====== Extracted text

Today’s Gospel story of Zaccheus, the “short guy in the sycamore tree,” is both well-known and popular. Who is this man, what is his identity? He was a chief “publican” and a corrupt man. Publicans were Jews who worked for the foreign Romans; they betrayed their own homeland and people. As a tax collector, Zaccheus sought money in customs tariffs and various illegitimate means. He exploited people, benefitting himself instead of helping others.
As Jesus approaches, Zaccheus becomes curious. Zaccheus thinks to himself: I would like to see him, just to satisfy my curiosity. Then, he takes a surprising action; he does a foolish thing; he actually climbs a tree! As Jesus approached, he spotted him and said: “Zaccheus, come down quickly, for today I must stay at your house.” We can only imagine Zaccheus’ astonishment!
God’s Mission. Commenting on this Gospel, Pope Francis offers a beautiful insight. “Why does Jesus say ‘I must stay at your house’? What duty does this refer to? We know that his highest duty is to implement the Father’s plan for all of humanity, which is fulfilled in Jerusalem with his death sentence, the crucifixion and, on the third day, the Resurrection. It is the Father’s merciful plan of salvation.”
“In this plan there is also the salvation of Zaccheus, a dishonest man who is despised by all, and therefore in need of conversion. In fact, the Gospel says that when Jesus called him, they all murmured ‘He has gone into the house of a sinner.’ The people saw Zaccheus as a scoundrel who became rich at his neighbor’s expense…. They began to whisper: ‘Jesus is going to his house, the house of the sinner, the exploiter.’”
God’s Mercy. Pope Francis continues: “Guided by mercy, Jesus looks for him precisely. And when he enters Zaccheus’ house, he says: ‘Today salvation has come to this house, since he is also a son of Abraham. For the Son of Man came to seek and to save the lost.’ Jesus’ gaze goes beyond sins and prejudices. And, this is important! We must learn this.”
“Jesus’ gaze goes beyond sins and prejudices; he sees the person through the eyes of God, who does not stop at past faults, but sees the future good…. Jesus does not stop at appearances, but looks at the heart. And there he sees this man’s wounded heart: wounded by the sin of greed, by the many terrible things that Zaccheus has done. He sees that wounded heart and goes there.”

============

Task A: In the entries, copy out the part that opens with the line containing "2, 3, 4, 5, 6, 7, 1" and closes with the line containing "What is the value of the y_pred", keeping every line exactly as it stands.
The entries that follow the Zaccheus reflection have nothing to do with it.

====== Provided data

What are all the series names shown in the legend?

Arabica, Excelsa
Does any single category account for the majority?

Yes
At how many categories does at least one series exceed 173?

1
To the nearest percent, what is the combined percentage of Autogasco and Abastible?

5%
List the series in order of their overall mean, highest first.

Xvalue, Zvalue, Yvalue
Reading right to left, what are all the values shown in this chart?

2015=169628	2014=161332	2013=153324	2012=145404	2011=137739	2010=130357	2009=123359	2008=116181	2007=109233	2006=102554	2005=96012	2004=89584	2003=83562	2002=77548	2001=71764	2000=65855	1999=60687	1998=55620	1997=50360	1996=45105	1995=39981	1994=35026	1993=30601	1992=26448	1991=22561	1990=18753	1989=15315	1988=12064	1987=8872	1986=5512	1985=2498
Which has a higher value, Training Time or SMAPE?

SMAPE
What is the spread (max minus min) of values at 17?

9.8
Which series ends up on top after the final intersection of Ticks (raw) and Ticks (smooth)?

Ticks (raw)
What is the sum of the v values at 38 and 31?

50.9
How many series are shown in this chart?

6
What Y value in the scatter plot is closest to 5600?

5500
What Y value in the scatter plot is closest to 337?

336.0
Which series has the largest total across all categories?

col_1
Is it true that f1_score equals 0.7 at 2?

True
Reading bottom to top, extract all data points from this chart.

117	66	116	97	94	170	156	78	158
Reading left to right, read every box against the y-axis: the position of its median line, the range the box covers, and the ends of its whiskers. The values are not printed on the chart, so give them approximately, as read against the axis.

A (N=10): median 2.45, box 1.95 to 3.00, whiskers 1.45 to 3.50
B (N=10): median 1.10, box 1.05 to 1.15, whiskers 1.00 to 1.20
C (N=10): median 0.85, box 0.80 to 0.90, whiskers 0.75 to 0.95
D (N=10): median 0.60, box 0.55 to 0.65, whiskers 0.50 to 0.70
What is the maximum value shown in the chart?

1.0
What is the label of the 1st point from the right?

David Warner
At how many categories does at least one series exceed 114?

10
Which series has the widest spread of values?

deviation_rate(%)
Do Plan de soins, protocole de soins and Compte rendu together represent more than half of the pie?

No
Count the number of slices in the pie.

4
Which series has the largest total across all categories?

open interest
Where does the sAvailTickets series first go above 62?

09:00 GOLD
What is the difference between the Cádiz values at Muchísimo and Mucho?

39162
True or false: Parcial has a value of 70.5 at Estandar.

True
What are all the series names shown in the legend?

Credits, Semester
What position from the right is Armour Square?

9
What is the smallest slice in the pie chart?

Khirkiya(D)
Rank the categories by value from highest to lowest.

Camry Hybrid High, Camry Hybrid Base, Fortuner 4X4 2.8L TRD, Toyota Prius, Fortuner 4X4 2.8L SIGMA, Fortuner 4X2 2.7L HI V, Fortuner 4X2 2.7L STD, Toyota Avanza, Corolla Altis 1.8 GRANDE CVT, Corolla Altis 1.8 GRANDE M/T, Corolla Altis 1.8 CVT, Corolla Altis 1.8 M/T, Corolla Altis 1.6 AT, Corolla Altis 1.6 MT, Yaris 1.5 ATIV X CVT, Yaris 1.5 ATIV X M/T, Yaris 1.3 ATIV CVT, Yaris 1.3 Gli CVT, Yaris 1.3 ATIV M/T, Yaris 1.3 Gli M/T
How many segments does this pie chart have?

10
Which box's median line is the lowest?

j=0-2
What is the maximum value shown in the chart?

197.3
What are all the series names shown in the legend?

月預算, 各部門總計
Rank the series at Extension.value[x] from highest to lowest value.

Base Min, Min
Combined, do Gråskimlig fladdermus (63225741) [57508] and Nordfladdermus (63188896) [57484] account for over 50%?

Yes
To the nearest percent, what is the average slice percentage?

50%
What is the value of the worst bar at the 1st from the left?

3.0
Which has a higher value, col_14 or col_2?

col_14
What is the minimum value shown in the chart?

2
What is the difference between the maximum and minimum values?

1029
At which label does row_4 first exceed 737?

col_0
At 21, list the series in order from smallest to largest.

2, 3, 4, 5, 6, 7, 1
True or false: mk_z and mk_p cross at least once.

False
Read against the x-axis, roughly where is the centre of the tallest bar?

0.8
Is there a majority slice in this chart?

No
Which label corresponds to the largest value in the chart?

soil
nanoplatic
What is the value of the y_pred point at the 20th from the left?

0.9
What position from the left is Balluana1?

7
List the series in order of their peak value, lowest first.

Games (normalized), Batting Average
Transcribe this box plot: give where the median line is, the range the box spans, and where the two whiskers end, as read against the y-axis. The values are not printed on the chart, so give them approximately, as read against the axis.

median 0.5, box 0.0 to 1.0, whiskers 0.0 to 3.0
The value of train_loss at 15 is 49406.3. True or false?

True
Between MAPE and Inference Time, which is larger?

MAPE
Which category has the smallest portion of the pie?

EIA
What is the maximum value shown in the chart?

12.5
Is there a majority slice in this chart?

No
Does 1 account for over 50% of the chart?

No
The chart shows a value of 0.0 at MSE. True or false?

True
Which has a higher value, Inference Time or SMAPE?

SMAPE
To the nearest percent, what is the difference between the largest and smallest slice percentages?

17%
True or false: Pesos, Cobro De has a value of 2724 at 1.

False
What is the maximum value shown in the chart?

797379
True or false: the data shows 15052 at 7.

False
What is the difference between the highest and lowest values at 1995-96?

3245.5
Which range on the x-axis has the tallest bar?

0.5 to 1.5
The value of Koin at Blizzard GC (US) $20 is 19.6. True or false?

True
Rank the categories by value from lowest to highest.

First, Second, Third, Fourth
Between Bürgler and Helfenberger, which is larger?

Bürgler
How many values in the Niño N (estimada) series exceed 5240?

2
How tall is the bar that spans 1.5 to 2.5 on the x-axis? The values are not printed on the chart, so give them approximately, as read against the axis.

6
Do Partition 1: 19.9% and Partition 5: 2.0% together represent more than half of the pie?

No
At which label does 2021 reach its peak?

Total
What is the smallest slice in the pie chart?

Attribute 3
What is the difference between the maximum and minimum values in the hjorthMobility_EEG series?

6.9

============

Task B:
Answer these questions from the Zaccheus reflection:
(i) For whom did publicans work?
(ii) What does Zaccheus climb as Jesus approaches?
(iii) According to Pope Francis, what does Jesus' gaze go beyond?

Problem solution A:
2, 3, 4, 5, 6, 7, 1
True or false: mk_z and mk_p cross at least once.

False
Read against the x-axis, roughly where is the centre of the tallest bar?

0.8
Is there a majority slice in this chart?

No
Which label corresponds to the largest value in the chart?

soil
nanoplatic
What is the value of the y_pred point at the 20th from the left?

Problem solution B:
(i) The foreign Romans
(ii) A tree
(iii) Sins and prejudices